The 'hacking' by Clem is based on (according to wikipedia) -- "his dialog with the fair's computer includes messages found in the DEC PDP-10, a popular mainframe computer at the time. (Some of the lines are error messages from MACLISP.) An identification followed by the word "hello" initiated an interactive session on contemporary Univac, General Electric, and university timesharing systems. Many of the things the computer said were based on ELIZA, a computer program which simulated a Rogerian psychotherapist.[1] For example, the phrase Clem used to put The President into maintenance mode, "this is Worker speaking," is based on the fact that the user could type "worker" at Eliza's command prompt, and Eliza would then display the command prompt for the Lisp software environment in which Eliza ran. And if the user neglected to end a statement or question to Eliza with a punctuation mark, Eliza's parser would fail, displaying the message "Unhappy: MkNam" to indicate that a function called "MkNam" was the point of failure. The President said the same thing, pronouncing it "unhappy macnam."

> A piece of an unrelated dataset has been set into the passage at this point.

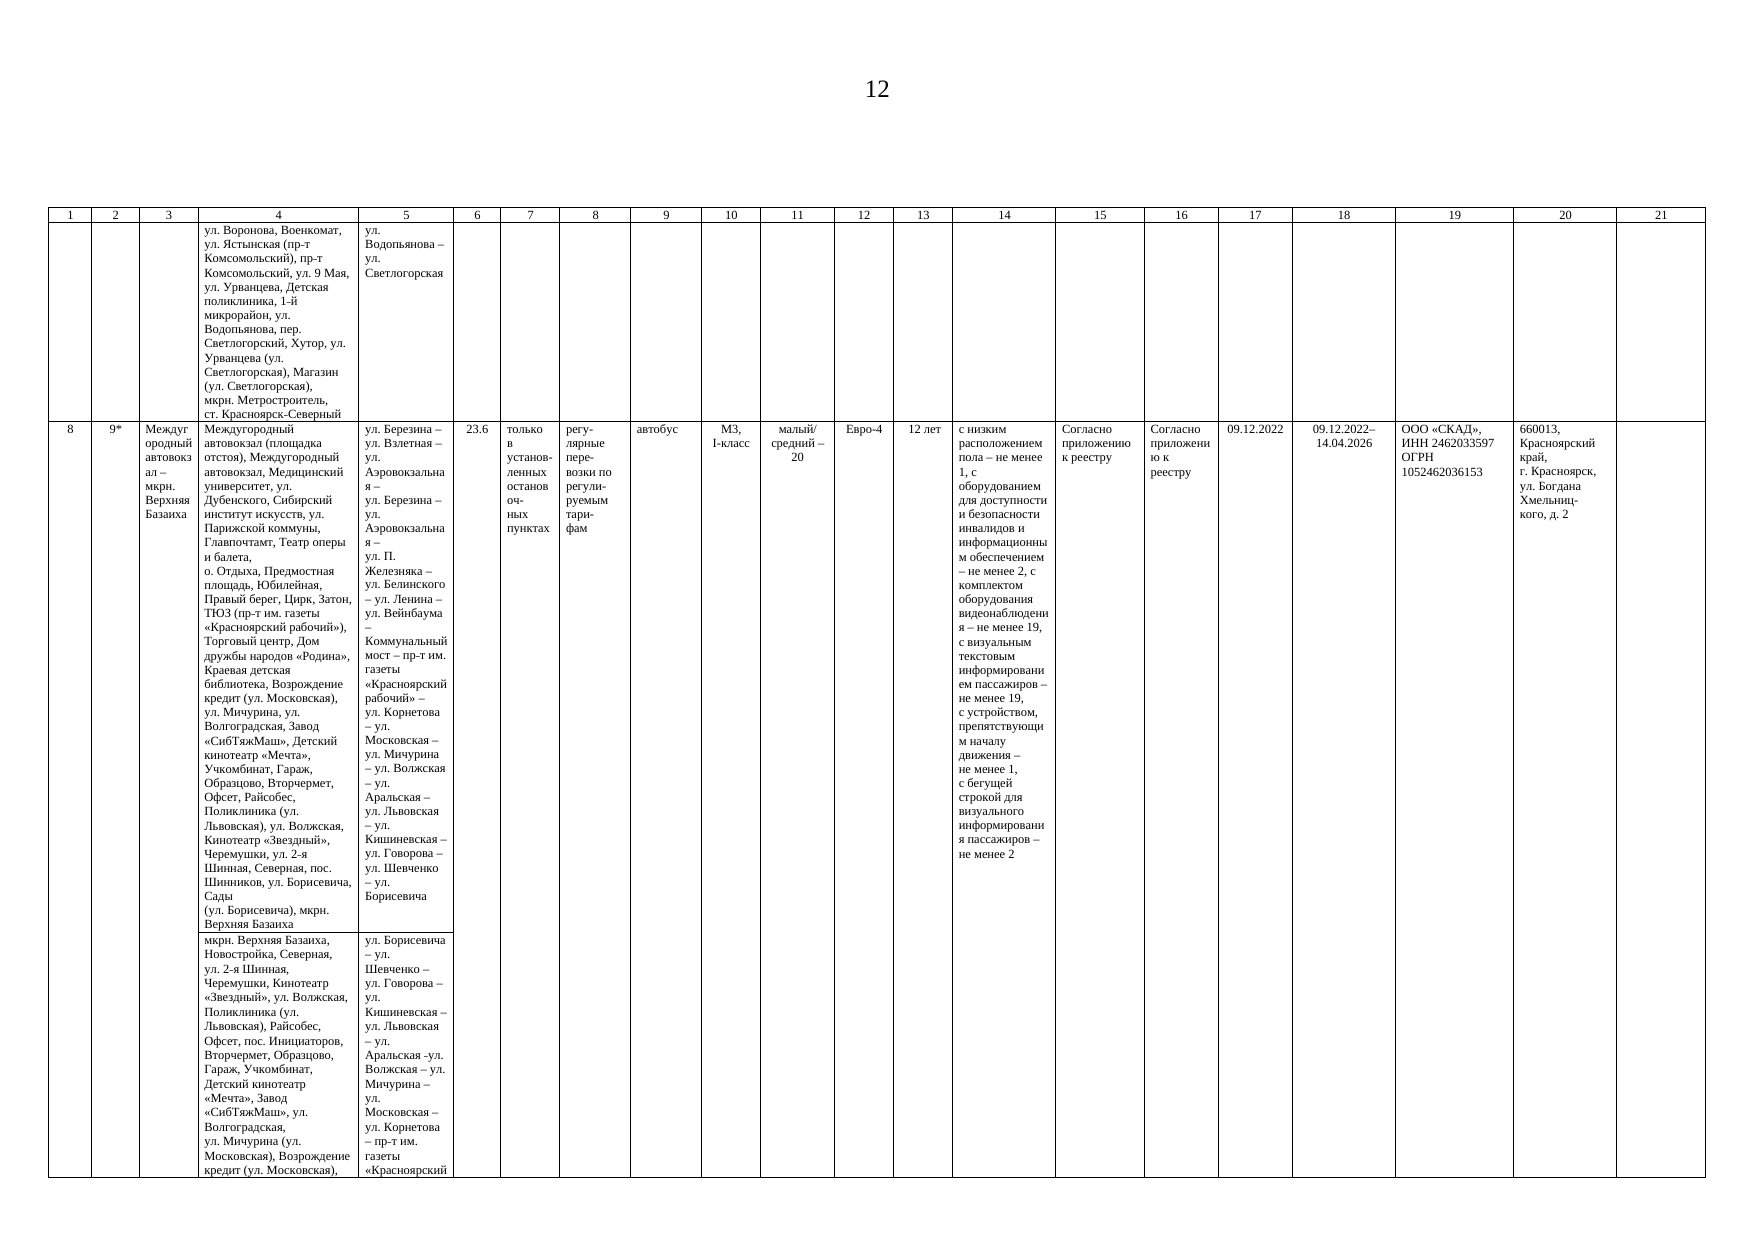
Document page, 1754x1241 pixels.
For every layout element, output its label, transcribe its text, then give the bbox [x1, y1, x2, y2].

Also - if you have an iPhone, tell Siri "This is worker speaking. Hello" and there's an appropriate response
posted by Mr.Pointy at 8:36 AM on December 20, 2016 [4 favorites]


I really miss these miscreants of Joycean psychedelia. I guess I have to dig out the old records and take a trip back to the fun fair. Everybody likes to squeeze the wheeze!
posted by njohnson23 at 8:47 AM on December 20, 2016


if you have an iPhone, tell Siri "This is worker speaking. Hello"

LMFAO
posted by Johnny Wallflower at 9:14 AM on December 20, 2016


I really miss these miscreants of Joycean psychedelia.

So many fond memories. My favorite was Don't Crush That Dwarf, Hand Me The Pliers.

George:
...not in any way want to put myself in a confrontatory position either with the United Snakes, or with Them. And you can believe me, because I never lie and I'm always right. So wake up! [slap and baby crying] And take a look at your only logical choice. Me. George Tirebiter.

Voice Over:
Paid for by the Tirebiter For Political Solutions Committee, Sector R.
posted by Johnny Wallflower at 9:26 AM on December 20, 2016


There's also a wonderful moment where two of the albums, How Can You Be in Two Places at Once When You're Not Anywhere at All" and "Don't Crush That Dwarf, Hand Me the Pliers" connect with each other.

In Dwarf the "listener" (who later morphs into an aged George Tirebiter) is watching TV and makes a call to order a pizza. He requests: "I'd like a large, no anchovies, please." The response on the other ends is: "Sorry, I spell my name Danger!" and the phone hangs up. That's Nick Danger from How Can You Be...
posted by Insert Clever Name Here at 11:06 AM on December 20, 2016 [3 favorites]


And lest we forget: Shoes for Industry! Shoes for the dead!
posted by rtimmel at 1:14 PM on December 20, 2016 [1 favorite]


Also ask Siri about the porridge bird.
posted by nonane at 3:31 PM on December 20, 2016


"Malmborg in Plano," say I.
posted by On the Corner at 4:04 AM on December 23, 2016


Let's talk about a Firesign Theater tarot.